Court Opinion

ID: 9540366
Source: CourtListenerOpinion
Date Created: 2023-08-07 16:15:12.445533+00
Date Added: 2024-06-11T14:58:53.672598
License: Public Domain

WADE, Justice
(concurring in the result).
I agree that giving of instruction no. 16 was, for the reasons stated in the other opinions, prejudicial error. I also think that to create liability the defective equipment must proximately cause the accident and that the evidence is not sufficient to sustain a holding as a matter of law that the defective equipment was at least one of the proximate causes of the accident, but the jury might find that the decedent’s negligence was the sole proximate cause of his death.

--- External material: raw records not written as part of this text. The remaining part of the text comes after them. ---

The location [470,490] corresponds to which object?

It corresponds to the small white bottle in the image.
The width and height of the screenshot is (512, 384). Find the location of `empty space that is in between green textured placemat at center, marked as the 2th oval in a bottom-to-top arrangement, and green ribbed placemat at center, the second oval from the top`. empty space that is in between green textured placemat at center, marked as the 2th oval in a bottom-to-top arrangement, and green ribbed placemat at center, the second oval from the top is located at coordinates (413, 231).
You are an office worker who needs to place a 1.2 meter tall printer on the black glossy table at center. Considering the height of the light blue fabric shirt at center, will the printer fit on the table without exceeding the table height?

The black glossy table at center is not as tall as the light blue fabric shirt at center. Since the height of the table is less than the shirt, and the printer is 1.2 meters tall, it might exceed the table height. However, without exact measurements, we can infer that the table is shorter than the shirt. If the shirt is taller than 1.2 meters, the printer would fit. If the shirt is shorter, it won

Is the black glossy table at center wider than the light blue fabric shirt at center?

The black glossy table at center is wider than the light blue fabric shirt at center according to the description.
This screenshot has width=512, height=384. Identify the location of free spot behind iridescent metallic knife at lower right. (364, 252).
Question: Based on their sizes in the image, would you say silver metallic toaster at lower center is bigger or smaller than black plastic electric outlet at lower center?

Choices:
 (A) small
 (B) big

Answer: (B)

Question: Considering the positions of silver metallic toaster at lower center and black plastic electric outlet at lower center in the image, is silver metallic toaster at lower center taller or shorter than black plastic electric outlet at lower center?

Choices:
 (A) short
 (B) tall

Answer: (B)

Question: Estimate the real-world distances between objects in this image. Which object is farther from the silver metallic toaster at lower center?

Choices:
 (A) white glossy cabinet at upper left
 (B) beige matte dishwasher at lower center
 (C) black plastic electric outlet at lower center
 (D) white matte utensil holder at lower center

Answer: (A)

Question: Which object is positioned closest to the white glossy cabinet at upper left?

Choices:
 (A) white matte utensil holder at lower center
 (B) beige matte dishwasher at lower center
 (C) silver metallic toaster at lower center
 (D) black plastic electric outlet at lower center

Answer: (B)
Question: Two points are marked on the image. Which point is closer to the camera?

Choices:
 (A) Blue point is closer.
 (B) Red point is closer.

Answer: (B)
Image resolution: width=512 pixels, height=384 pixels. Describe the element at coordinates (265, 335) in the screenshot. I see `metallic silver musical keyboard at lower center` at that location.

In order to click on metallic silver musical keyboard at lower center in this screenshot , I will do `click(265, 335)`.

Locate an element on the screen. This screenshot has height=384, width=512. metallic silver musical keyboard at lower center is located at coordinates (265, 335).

*16As I understand the decision of the U. S. Supreme Court in this case in 335 U. S. 520, 69 S. Ct. 275, 93 L. Ed. 208, it held that plaintiff could recover only “if this defective equipment was the sole or a contributing proximate cause of the decedent employee’s death” and that the evidence on that question presented a jury question. I believe that the evidence is such that the jury might find that the defective brakes only remotely, not proximately, caused decedent’s death. But to so find they would have to be convinced that decedent’s negligence was more than a mere contributing or concurring proximate cause of his death. It would require a finding that decedent’s negligence was an intervening cause entering the picture after the effect of the defective appliance on the operation of the train had been expended. The U. S. Supreme Court in its opinion on this case emphasizes that the defective brakes caused the train to stop suddenly and unexpectedly. There is nothing in the opinion which indicates that the court would have held it to be a jury case had the train been stopped as it was and remained standing on the track for a considerable length of time in full view of decedent as he approached on the track car. So unless the jury believes that the fact that the train stopped suddenly and unexpectedly was a contributing factor in causing the accident in addition to the mere fact that the train was standing still on the track as the track car approached then I think they should find that that decedent’s negligence was the sole proximate cause of his death and the defective appliance did not proximately contribute thereto. Of course, if the train stood on the track for a long period of time prior to the accident then the defendant might have proximately contributed to the accident by neligence in not giving decedent appropriate warning that it was so standing, but that question was not an issue in this case. So I conclude that unless the jury finds that the suddenness and unexpectedness of the stap played an active part in causing this accident, then they *17should find that it was not proximately caused by the defective brakes.